## EXERCISE DETAILS
From the material below, work out how many lines contain "pixels" and answer with the number only.

## EXERCISE MATERIALS
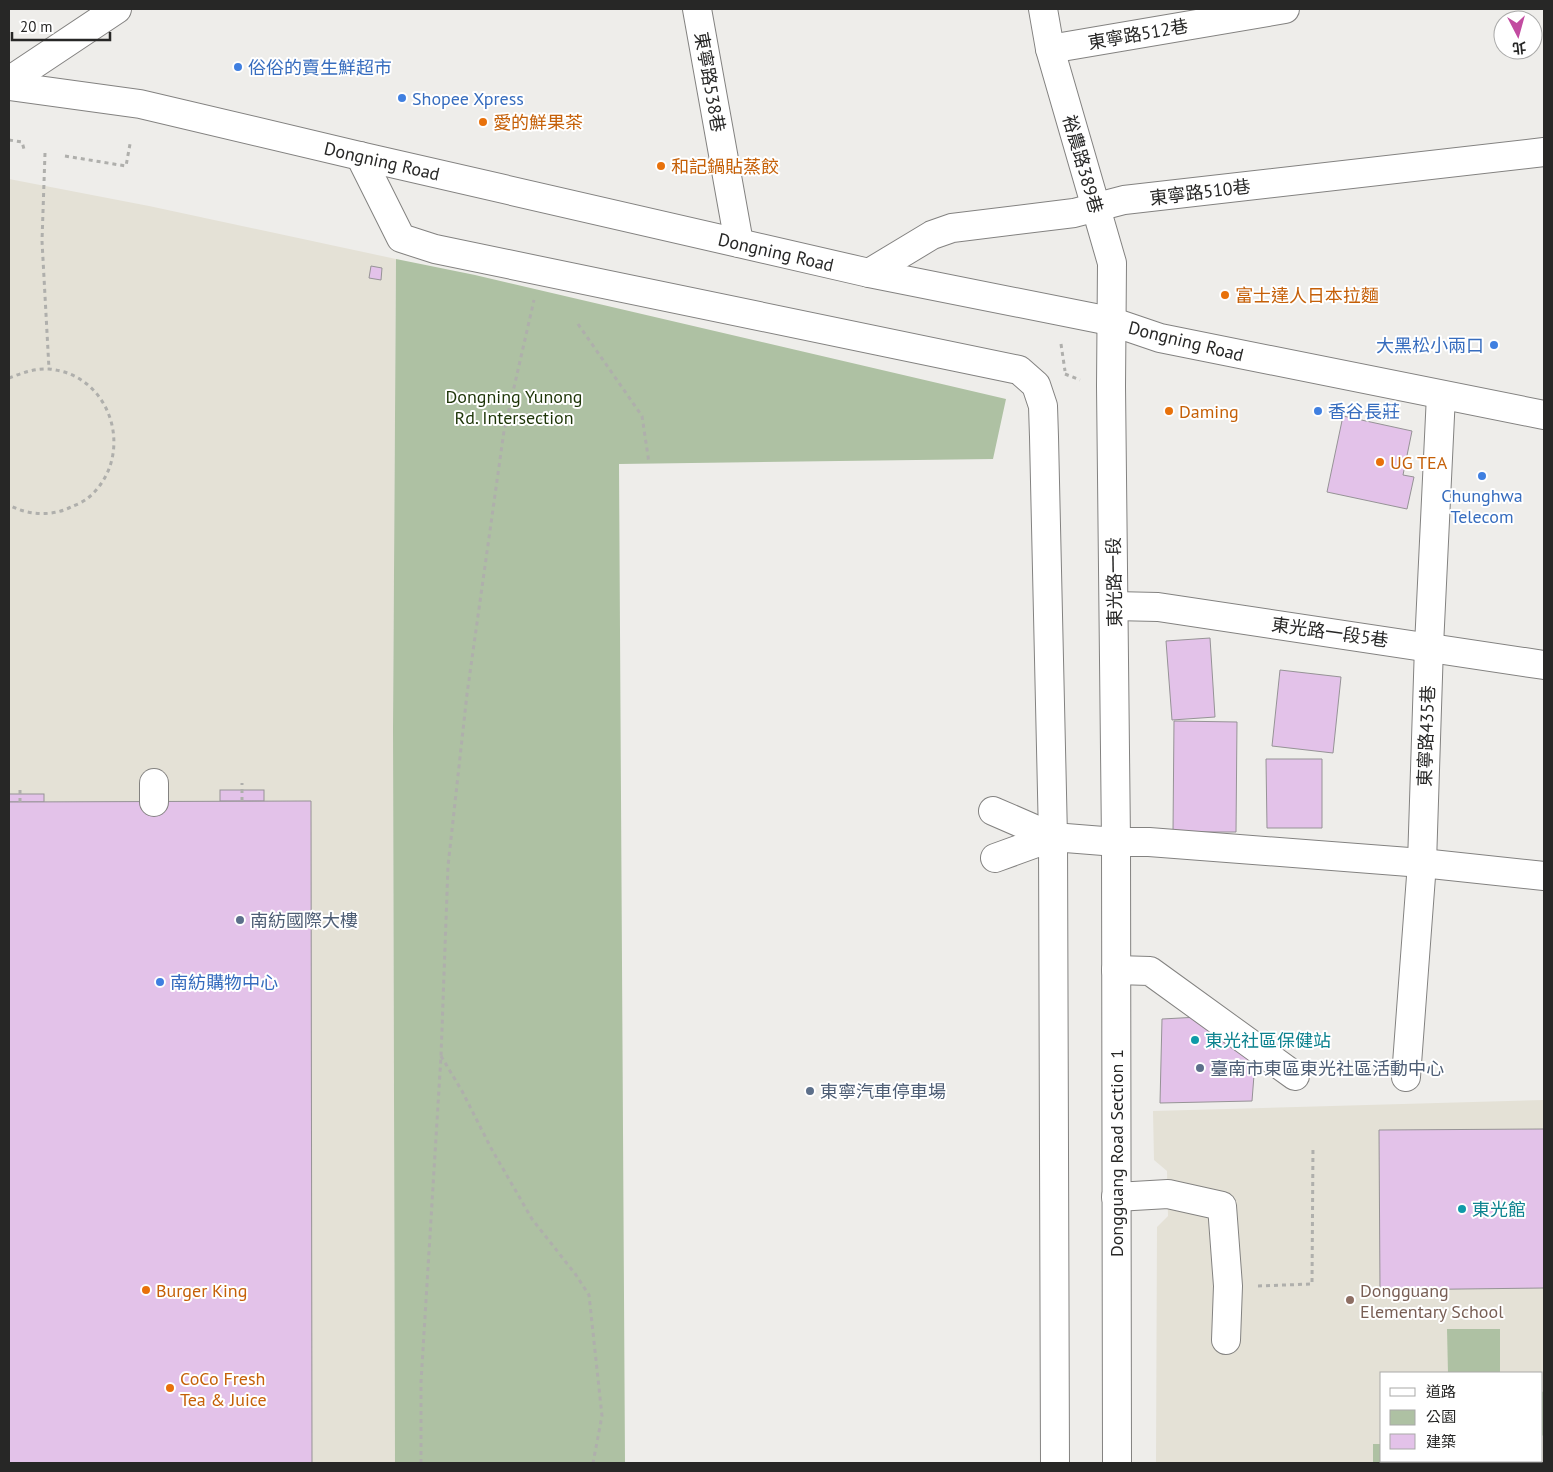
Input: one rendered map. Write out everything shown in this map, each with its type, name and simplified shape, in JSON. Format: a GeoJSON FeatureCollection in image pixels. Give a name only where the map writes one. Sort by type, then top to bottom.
{"type":"FeatureCollection","features":[{"type":"Feature","properties":{"kind":"street"},"geometry":{"type":"LineString","coordinates":[[9,81],[117,9]]}},
{"type":"Feature","properties":{"kind":"street","name":"東寧路538巷"},"geometry":{"type":"LineString","coordinates":[[696,9],[739,243]]}},
{"type":"Feature","properties":{"kind":"street","name":"裕農路389巷"},"geometry":{"type":"LineString","coordinates":[[1043,9],[1050,49],[1112,263],[1110,321]]}},
{"type":"Feature","properties":{"kind":"street","name":"東寧路512巷"},"geometry":{"type":"LineString","coordinates":[[1050,49],[1285,9]]}},
{"type":"Feature","properties":{"kind":"street","name":"Dongning Road"},"geometry":{"type":"LineString","coordinates":[[9,86],[140,104],[869,273],[1110,321],[1160,338],[1544,416]]}},
{"type":"Feature","properties":{"kind":"street","name":"東寧路510巷"},"geometry":{"type":"LineString","coordinates":[[869,273],[932,235],[952,228],[1074,213],[1124,200],[1544,152]]}},
{"type":"Feature","properties":{"kind":"street"},"geometry":{"type":"LineString","coordinates":[[360,156],[401,238],[435,249],[1019,370],[1036,385],[1043,406],[1053,837],[1055,1463]]}},
{"type":"Feature","properties":{"kind":"street","name":"東光路一段"},"geometry":{"type":"LineString","coordinates":[[1110,321],[1116,842]]}},
{"type":"Feature","properties":{"kind":"street","name":"東寧路435巷"},"geometry":{"type":"LineString","coordinates":[[1406,1077],[1422,862],[1429,646],[1441,395]]}},
{"type":"Feature","properties":{"kind":"street","name":"東光路一段5巷"},"geometry":{"type":"LineString","coordinates":[[1114,606],[1158,607],[1429,646],[1544,665]]}},
{"type":"Feature","properties":{"kind":"street"},"geometry":{"type":"LineString","coordinates":[[993,811],[1053,837],[1422,862],[1544,876]]}},
{"type":"Feature","properties":{"kind":"street"},"geometry":{"type":"LineString","coordinates":[[995,858],[1053,837]]}},
{"type":"Feature","properties":{"kind":"street","name":"Dongguang Road Section 1"},"geometry":{"type":"LineString","coordinates":[[1116,842],[1117,1463]]}},
{"type":"Feature","properties":{"kind":"street"},"geometry":{"type":"LineString","coordinates":[[1116,970],[1150,971],[1295,1076]]}},
{"type":"Feature","properties":{"kind":"street"},"geometry":{"type":"LineString","coordinates":[[1116,1197],[1168,1194],[1222,1206],[1228,1286],[1226,1340]]}},
{"type":"Feature","properties":{"kind":"path"},"geometry":{"type":"LineString","coordinates":[[9,140],[22,142],[24,149]]}},
{"type":"Feature","properties":{"kind":"path"},"geometry":{"type":"LineString","coordinates":[[65,156],[126,166],[130,144]]}},
{"type":"Feature","properties":{"kind":"path"},"geometry":{"type":"LineString","coordinates":[[45,153],[42,241],[49,369]]}},
{"type":"Feature","properties":{"kind":"path"},"geometry":{"type":"LineString","coordinates":[[420,1463],[421,1382],[440,1056],[448,866],[467,694],[504,431],[540,270]]}},
{"type":"Feature","properties":{"kind":"path"},"geometry":{"type":"LineString","coordinates":[[578,324],[642,416],[649,463]]}},
{"type":"Feature","properties":{"kind":"path"},"geometry":{"type":"LineString","coordinates":[[1061,344],[1066,374],[1084,382]]}},
{"type":"Feature","properties":{"kind":"path"},"geometry":{"type":"LineString","coordinates":[[9,378],[26,371],[49,369],[73,376],[93,390],[108,410],[115,434],[113,458],[103,480],[87,499],[65,510],[41,514],[18,510],[9,505]]}},
{"type":"Feature","properties":{"kind":"path"},"geometry":{"type":"LineString","coordinates":[[242,783],[242,801]]}},
{"type":"Feature","properties":{"kind":"path"},"geometry":{"type":"LineString","coordinates":[[20,790],[20,802]]}},
{"type":"Feature","properties":{"kind":"path"},"geometry":{"type":"LineString","coordinates":[[440,1056],[462,1090],[491,1148],[532,1220],[576,1275],[589,1295],[602,1416],[593,1463]]}},
{"type":"Feature","properties":{"kind":"path"},"geometry":{"type":"LineString","coordinates":[[1228,1286],[1312,1284],[1313,1146]]}},
{"type":"Feature","properties":{"kind":"shaded area"},"geometry":{"type":"Polygon","coordinates":[[[9,179],[149,206],[396,259],[393,728],[395,1463],[9,1463],[9,179]]]}},
{"type":"Feature","properties":{"kind":"shaded area","name":"Dongguang Elementary School"},"geometry":{"type":"Polygon","coordinates":[[[1544,1100],[1544,1463],[1156,1463],[1157,1227],[1168,1216],[1167,1171],[1154,1160],[1153,1111],[1544,1100]]]}},
{"type":"Feature","properties":{"kind":"green space","name":"Dongning Yunong Rd. Intersection"},"geometry":{"type":"Polygon","coordinates":[[[396,259],[475,275],[1006,399],[993,459],[619,464],[625,1463],[395,1463],[393,728],[396,259]]]}},
{"type":"Feature","properties":{"kind":"green space"},"geometry":{"type":"Polygon","coordinates":[[[1447,1329],[1500,1329],[1500,1372],[1448,1372],[1447,1329]]]}},
{"type":"Feature","properties":{"kind":"green space"},"geometry":{"type":"Polygon","coordinates":[[[1544,1391],[1543,1435],[1543,1392],[1544,1391]]]}},
{"type":"Feature","properties":{"kind":"green space"},"geometry":{"type":"Polygon","coordinates":[[[1373,1444],[1380,1444],[1380,1462],[1435,1462],[1435,1463],[1373,1463],[1373,1444]]]}},
{"type":"Feature","properties":{"kind":"green space"},"geometry":{"type":"Polygon","coordinates":[[[1449,1462],[1510,1462],[1509,1463],[1449,1462]]]}},
{"type":"Feature","properties":{"kind":"building"},"geometry":{"type":"Polygon","coordinates":[[[371,266],[382,268],[381,280],[369,278],[371,266]]]}},
{"type":"Feature","properties":{"kind":"building"},"geometry":{"type":"Polygon","coordinates":[[[1343,416],[1412,431],[1403,475],[1414,477],[1407,509],[1327,492],[1343,416]]]}},
{"type":"Feature","properties":{"kind":"building"},"geometry":{"type":"Polygon","coordinates":[[[1210,638],[1215,717],[1172,720],[1166,641],[1210,638]]]}},
{"type":"Feature","properties":{"kind":"building"},"geometry":{"type":"Polygon","coordinates":[[[1280,670],[1341,677],[1333,753],[1272,746],[1280,670]]]}},
{"type":"Feature","properties":{"kind":"building"},"geometry":{"type":"Polygon","coordinates":[[[1174,721],[1237,722],[1236,832],[1173,832],[1174,721]]]}},
{"type":"Feature","properties":{"kind":"building"},"geometry":{"type":"Polygon","coordinates":[[[1266,759],[1322,759],[1322,828],[1267,828],[1266,759]]]}},
{"type":"Feature","properties":{"kind":"building"},"geometry":{"type":"Polygon","coordinates":[[[220,790],[264,790],[264,801],[220,801],[220,790]]]}},
{"type":"Feature","properties":{"kind":"building"},"geometry":{"type":"Polygon","coordinates":[[[9,794],[44,794],[44,802],[9,802],[9,794]]]}},
{"type":"Feature","properties":{"kind":"building","name":"南紡購物中心"},"geometry":{"type":"Polygon","coordinates":[[[311,801],[312,1463],[9,1463],[9,802],[311,801]]]}},
{"type":"Feature","properties":{"kind":"building","name":"東光社區保健站"},"geometry":{"type":"Polygon","coordinates":[[[1199,1017],[1255,1062],[1252,1101],[1160,1103],[1162,1019],[1199,1017]]]}},
{"type":"Feature","properties":{"kind":"building","name":"東光館"},"geometry":{"type":"Polygon","coordinates":[[[1544,1129],[1544,1288],[1380,1290],[1379,1130],[1544,1129]]]}},
{"type":"Feature","properties":{"kind":"place","name":"俗俗的賣生鮮超市"},"geometry":{"type":"Point","coordinates":[238,67]}},
{"type":"Feature","properties":{"kind":"place","name":"Shopee Xpress"},"geometry":{"type":"Point","coordinates":[402,98]}},
{"type":"Feature","properties":{"kind":"place","name":"愛的鮮果茶"},"geometry":{"type":"Point","coordinates":[483,122]}},
{"type":"Feature","properties":{"kind":"place","name":"和記鍋貼蒸餃"},"geometry":{"type":"Point","coordinates":[661,166]}},
{"type":"Feature","properties":{"kind":"place","name":"富士達人日本拉麵"},"geometry":{"type":"Point","coordinates":[1225,295]}},
{"type":"Feature","properties":{"kind":"place","name":"大黑松小兩口"},"geometry":{"type":"Point","coordinates":[1494,345]}},
{"type":"Feature","properties":{"kind":"place","name":"Daming"},"geometry":{"type":"Point","coordinates":[1169,411]}},
{"type":"Feature","properties":{"kind":"place","name":"香谷長莊"},"geometry":{"type":"Point","coordinates":[1318,411]}},
{"type":"Feature","properties":{"kind":"place","name":"UG TEA"},"geometry":{"type":"Point","coordinates":[1380,462]}},
{"type":"Feature","properties":{"kind":"place","name":"Chunghwa Telecom"},"geometry":{"type":"Point","coordinates":[1482,476]}},
{"type":"Feature","properties":{"kind":"place","name":"南紡國際大樓"},"geometry":{"type":"Point","coordinates":[240,920]}},
{"type":"Feature","properties":{"kind":"place","name":"南紡購物中心"},"geometry":{"type":"Point","coordinates":[160,982]}},
{"type":"Feature","properties":{"kind":"place","name":"東光社區保健站"},"geometry":{"type":"Point","coordinates":[1195,1040]}},
{"type":"Feature","properties":{"kind":"place","name":"臺南市東區東光社區活動中心"},"geometry":{"type":"Point","coordinates":[1200,1068]}},
{"type":"Feature","properties":{"kind":"place","name":"東寧汽車停車場"},"geometry":{"type":"Point","coordinates":[810,1091]}},
{"type":"Feature","properties":{"kind":"place","name":"東光館"},"geometry":{"type":"Point","coordinates":[1462,1209]}},
{"type":"Feature","properties":{"kind":"place","name":"Burger King"},"geometry":{"type":"Point","coordinates":[146,1290]}},
{"type":"Feature","properties":{"kind":"place","name":"Dongguang Elementary School"},"geometry":{"type":"Point","coordinates":[1350,1300]}},
{"type":"Feature","properties":{"kind":"place","name":"CoCo Fresh Tea & Juice"},"geometry":{"type":"Point","coordinates":[170,1388]}}]}
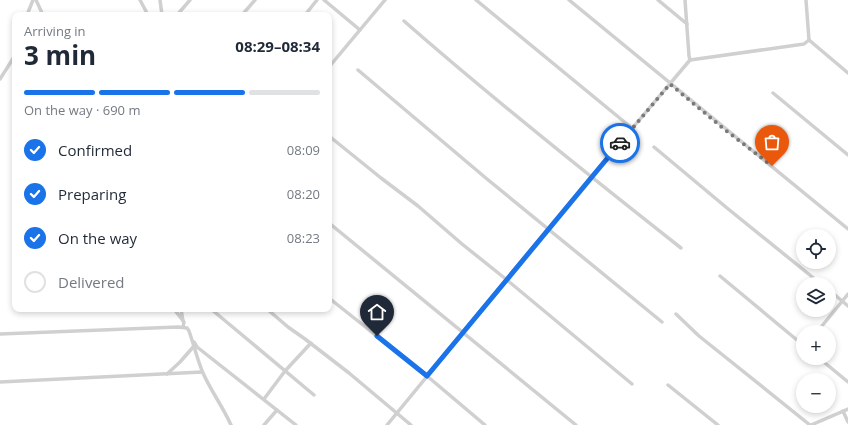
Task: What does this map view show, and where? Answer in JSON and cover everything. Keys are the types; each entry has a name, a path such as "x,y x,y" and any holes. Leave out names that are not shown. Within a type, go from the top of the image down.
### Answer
{"street":[{"path":"28,12 33,0"},
{"path":"36,0 42,12"},
{"path":"140,0 146,12"},
{"path":"160,0 162,12"},
{"path":"180,12 190,0"},
{"path":"245,12 255,0"},
{"path":"307,12 317,0"},
{"path":"324,0 360,30"},
{"path":"332,63 384,0"},
{"path":"476,0 633,129"},
{"path":"569,0 848,229"},
{"path":"658,0 687,24"},
{"path":"685,0 690,60"},
{"path":"806,0 809,40 848,73"},
{"path":"404,21 591,177 681,248"},
{"path":"387,425 591,177 690,60 804,44 809,40"},
{"path":"0,80 12,60"},
{"path":"358,70 662,322"},
{"path":"773,93 848,155"},
{"path":"332,138 375,174 418,206 632,384"},
{"path":"654,147 812,277"},
{"path":"332,225 576,425"},
{"path":"720,276 796,339"},
{"path":"823,325 848,294"},
{"path":"836,296 848,306"},
{"path":"332,300 427,376 485,425"},
{"path":"176,312 188,329 202,372 214,395 226,413 231,425"},
{"path":"182,312 184,324"},
{"path":"215,312 314,395"},
{"path":"270,312 288,327 311,343 411,425"},
{"path":"676,314 699,336 810,425 848,409"},
{"path":"0,334 184,324"},
{"path":"193,341 198,347 296,425"},
{"path":"264,399 285,372 311,343"},
{"path":"167,374 194,346"},
{"path":"827,365 848,382"},
{"path":"0,382 202,372"},
{"path":"668,385 718,425"},
{"path":"264,425 278,410"},
{"path":"843,411 848,422"}],"way so far":[{"path":"620,143 670,84 724,129 772,166"}],"route":[{"path":"377,336 427,376 620,143"}]}
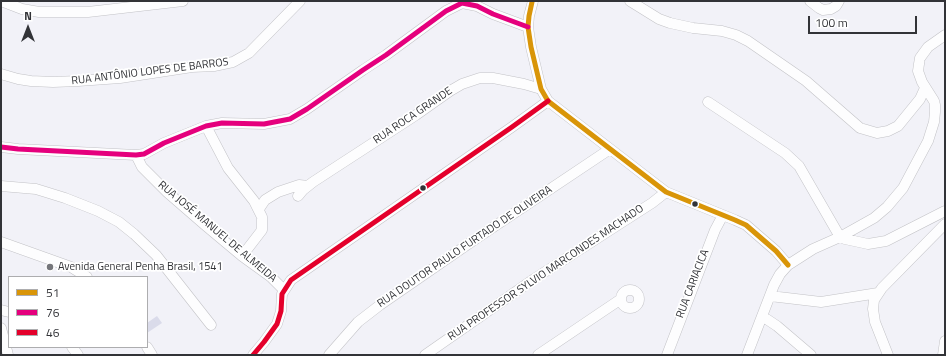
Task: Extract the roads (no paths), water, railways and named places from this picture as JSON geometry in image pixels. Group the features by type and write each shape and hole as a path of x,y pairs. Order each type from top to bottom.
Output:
{"street":[{"path":"1,1 22,9 39,12 88,12 161,2 183,1"},
{"name":"RUA ANTÔNIO LOPES DE BARROS","path":"1,74 32,81 72,82 120,78 192,67 214,66 232,62 249,53 300,1"},
{"path":"533,1 528,16 528,27 541,89 548,101 666,192 746,225 776,251 788,265"},
{"path":"630,1 659,19 693,28 736,35 748,41 806,81 860,128 876,133 888,131 898,126 920,99 925,88"},
{"path":"810,1 824,10 831,9 836,6 839,1"},
{"path":"1,147 136,155 144,154 164,143 206,126 222,124 264,124 290,118 307,109 386,55 446,11 462,2 477,6 493,14 528,27"},
{"path":"747,355 780,274 788,265 813,249 840,237 880,213 903,188 912,174 928,141 934,122 936,105 925,88 918,71 920,58 928,47 944,33"},
{"name":"RUA ROCA GRANDE","path":"298,196 308,186 462,84 480,78 494,78 541,89"},
{"path":"253,355 277,324 281,311 282,294 291,280 548,101"},
{"path":"708,102 785,153 799,166 840,237 850,242 878,243 886,241 945,211"},
{"path":"206,126 228,168 259,210 262,217 262,230 242,256"},
{"name":"RUA DOUTOR PAULO FURTADO DE OLIVEIRA","path":"329,355 358,322 380,305 610,149"},
{"name":"RUA JOSÉ MANUEL DE ALMEIDA","path":"136,155 142,167 167,192 242,256 271,277 284,290"},
{"path":"259,210 265,200 278,192 299,185 308,186"},
{"path":"1,186 36,189 65,198 119,222 156,255 211,325"},
{"name":"RUA PROFESSOR SYLVIO MARCONDES MACHADO","path":"425,355 534,279 646,207 666,192"},
{"name":"RUA CARIACICA","path":"667,355 715,230 723,215"},
{"path":"888,355 874,318 873,306 878,293 945,224"},
{"path":"1,242 71,268 85,276"},
{"path":"770,296 821,302 878,293"},
{"path":"538,355 621,299"},
{"path":"762,316 777,326 812,355"},
{"path":"1,328 8,355"},
{"path":"943,355 945,341"}],"place":[{"name":"Avenida General Penha Brasil, 1541","path":"50,267"}]}
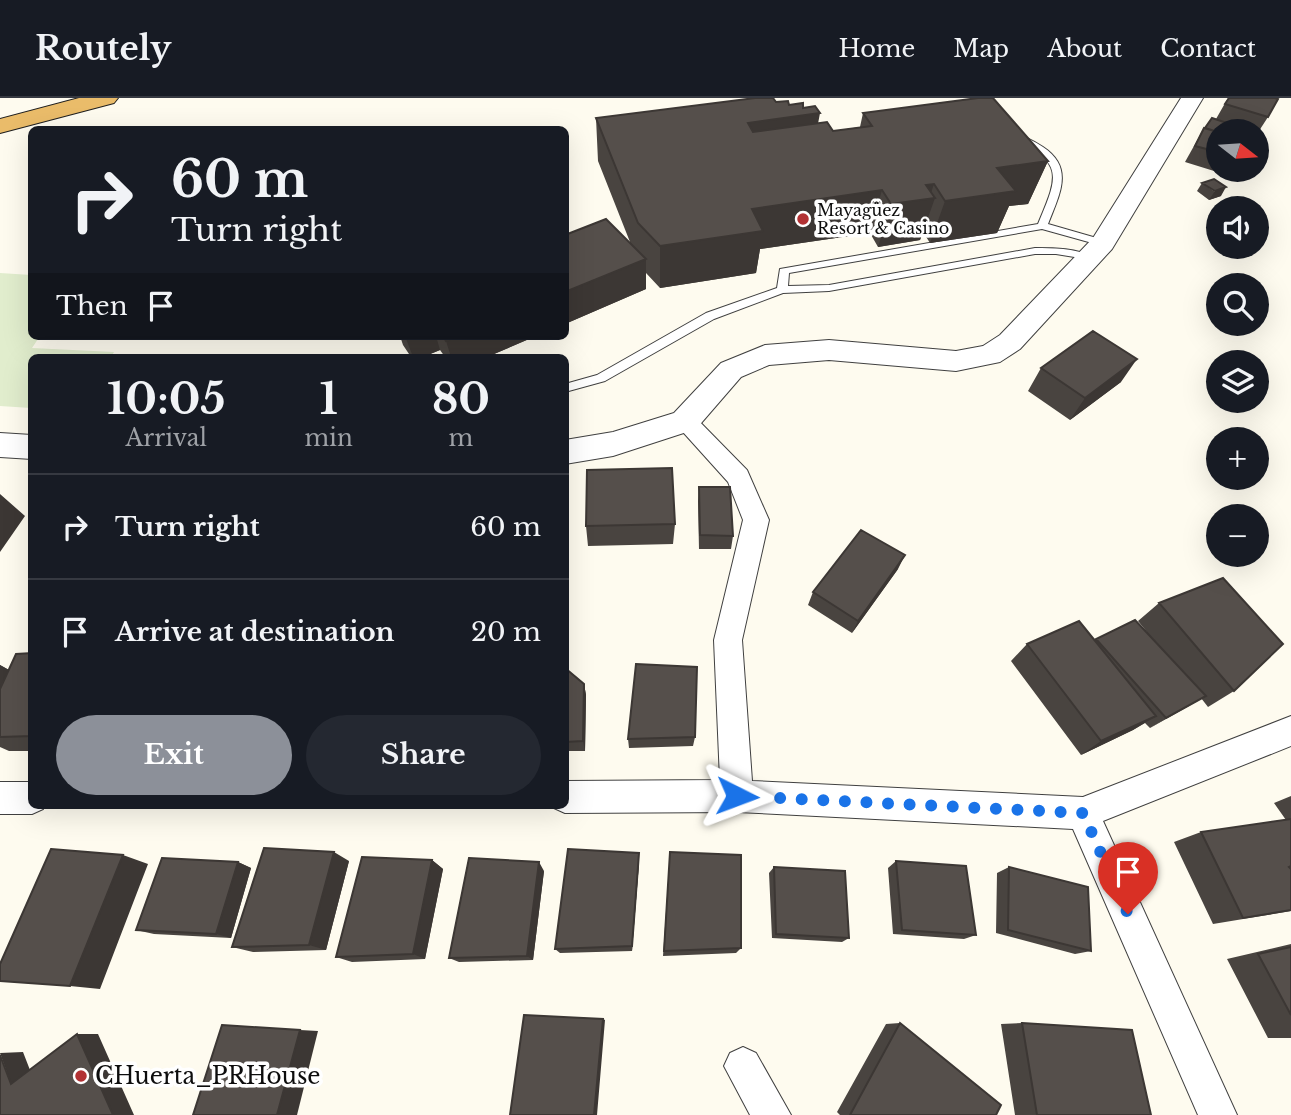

## ANSWER TO THE PROBLEM
2